P2-18 Scalability of a Discrete Element Model for Salmonella Cross-contamination in Granular Low-water Activity Foods

Tuesday, August 2, 2016
America's Center - St. Louis
Quincy Suehr, Michigan State University, East Lansing, MI
Bradley Marks, Michigan State University, East Lansing, MI
Elliot Ryser, Michigan State University, East Lansing, MI
Sanghyup Jeong, Michigan State University, East Lansing, MI
Introduction: Modeling cross-contamination of bacteria in granular low-moisture foods is a particular challenge due to the discrete nature of these materials. Scaling-up models based on laboratory data to industrial-scale system is limited because of the lack of first-principle models. An ideal cross-contamination model should enhance its scalability, so that it can be utilized for an industrial-scale system without further validation burden.

Purpose: The purpose of this study was to assess the scalability of a discrete element method (DEM) model of bacterial cross-contamination to industrial-scale systems.

Methods: Almond kernels were inoculated with Salmonella Enteritidis PT30 and mixed with clean almonds in a rotating drum at a bench top scale of ~200 g (5 g of inoculated almonds). A DEM bacterial transfer model was developed from these results and validated against a pilot-scale model of ~1 kg. After validation, the model was used to simulate an industrial-scale scenario of ~200 kg of almonds mixed with 5 kg of contaminated almonds.

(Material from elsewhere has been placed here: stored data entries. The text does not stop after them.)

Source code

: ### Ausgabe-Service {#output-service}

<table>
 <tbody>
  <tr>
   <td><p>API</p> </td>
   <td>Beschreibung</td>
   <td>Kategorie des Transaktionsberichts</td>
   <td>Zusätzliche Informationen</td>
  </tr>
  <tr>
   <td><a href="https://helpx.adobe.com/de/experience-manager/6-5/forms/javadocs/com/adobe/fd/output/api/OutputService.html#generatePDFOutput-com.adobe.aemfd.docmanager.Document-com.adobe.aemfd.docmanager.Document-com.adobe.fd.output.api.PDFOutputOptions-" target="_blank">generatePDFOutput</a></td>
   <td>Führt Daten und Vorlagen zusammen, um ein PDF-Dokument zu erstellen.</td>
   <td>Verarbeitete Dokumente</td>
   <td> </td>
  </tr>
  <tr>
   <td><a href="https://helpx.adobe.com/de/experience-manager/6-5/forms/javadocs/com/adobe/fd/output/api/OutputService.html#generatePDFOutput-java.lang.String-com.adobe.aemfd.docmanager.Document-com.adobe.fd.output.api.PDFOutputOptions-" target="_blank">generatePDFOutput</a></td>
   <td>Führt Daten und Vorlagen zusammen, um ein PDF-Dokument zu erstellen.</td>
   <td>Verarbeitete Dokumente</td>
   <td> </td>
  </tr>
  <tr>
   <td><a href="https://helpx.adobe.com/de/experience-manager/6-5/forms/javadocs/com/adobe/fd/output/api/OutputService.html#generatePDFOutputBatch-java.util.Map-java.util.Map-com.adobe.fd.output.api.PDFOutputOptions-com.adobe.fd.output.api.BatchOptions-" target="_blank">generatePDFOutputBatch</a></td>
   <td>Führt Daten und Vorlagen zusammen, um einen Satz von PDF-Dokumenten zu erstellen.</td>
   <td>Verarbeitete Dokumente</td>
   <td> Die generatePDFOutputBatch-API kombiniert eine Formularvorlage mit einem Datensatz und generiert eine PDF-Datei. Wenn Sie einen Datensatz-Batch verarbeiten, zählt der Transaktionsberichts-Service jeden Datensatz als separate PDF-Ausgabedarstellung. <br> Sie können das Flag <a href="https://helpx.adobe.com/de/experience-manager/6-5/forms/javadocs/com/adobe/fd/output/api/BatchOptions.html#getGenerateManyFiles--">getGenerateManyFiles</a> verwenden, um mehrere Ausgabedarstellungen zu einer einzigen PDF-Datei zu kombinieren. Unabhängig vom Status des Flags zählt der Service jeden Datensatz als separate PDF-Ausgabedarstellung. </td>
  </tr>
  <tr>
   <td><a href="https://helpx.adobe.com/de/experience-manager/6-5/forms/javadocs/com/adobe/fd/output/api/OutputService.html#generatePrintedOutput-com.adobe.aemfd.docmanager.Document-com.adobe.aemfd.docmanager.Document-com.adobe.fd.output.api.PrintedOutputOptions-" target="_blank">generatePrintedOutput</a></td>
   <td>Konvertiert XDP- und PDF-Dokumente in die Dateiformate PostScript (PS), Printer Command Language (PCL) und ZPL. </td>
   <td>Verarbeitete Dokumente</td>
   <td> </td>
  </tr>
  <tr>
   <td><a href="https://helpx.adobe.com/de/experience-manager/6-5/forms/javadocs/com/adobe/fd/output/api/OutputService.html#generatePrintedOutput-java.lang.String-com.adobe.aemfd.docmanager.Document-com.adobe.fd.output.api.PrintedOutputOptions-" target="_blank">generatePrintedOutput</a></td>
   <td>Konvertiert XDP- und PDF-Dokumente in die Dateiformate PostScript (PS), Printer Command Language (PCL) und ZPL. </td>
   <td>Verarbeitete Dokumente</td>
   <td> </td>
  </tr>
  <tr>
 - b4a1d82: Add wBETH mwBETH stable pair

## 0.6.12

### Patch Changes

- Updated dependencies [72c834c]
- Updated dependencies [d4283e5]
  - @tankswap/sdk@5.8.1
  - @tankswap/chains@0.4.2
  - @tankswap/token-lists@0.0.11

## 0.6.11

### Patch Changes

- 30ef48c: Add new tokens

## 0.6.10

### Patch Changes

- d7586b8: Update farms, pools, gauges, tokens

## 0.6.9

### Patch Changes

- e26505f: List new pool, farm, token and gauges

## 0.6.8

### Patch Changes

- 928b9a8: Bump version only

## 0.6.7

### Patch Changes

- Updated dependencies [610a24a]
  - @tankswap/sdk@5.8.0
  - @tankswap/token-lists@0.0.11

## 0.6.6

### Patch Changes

Results: The lab-scale experiments (with contaminated almonds at ~8.3 log CFU/g) yielded 4.3±0.2 log (CFU/g) maximum transferrable bacterial load after 600 s at 8 rpm. The calibration model of the experiment was fit to the data (RMSE=0.005 log CFU/g) and validated with pilot-scale data sets (RMSE=0.057 log CFU/g). The results for the 200 kg rotary batch mixer simulated a similar trendline as actual experiments, showing a maximum transferrable bacterial load of 4.1±0.1 log (CFU/g) after 600 s at 8 rpm, and demonstrated reasonable scalability of the DEM model.

Significance: DEM modeling appears to be an efficient tool to model the interactions of particulate low-moisture food products. The scalability of the DEM model will contribute to risk modeling associated with bacterial cross-contamination scenarios.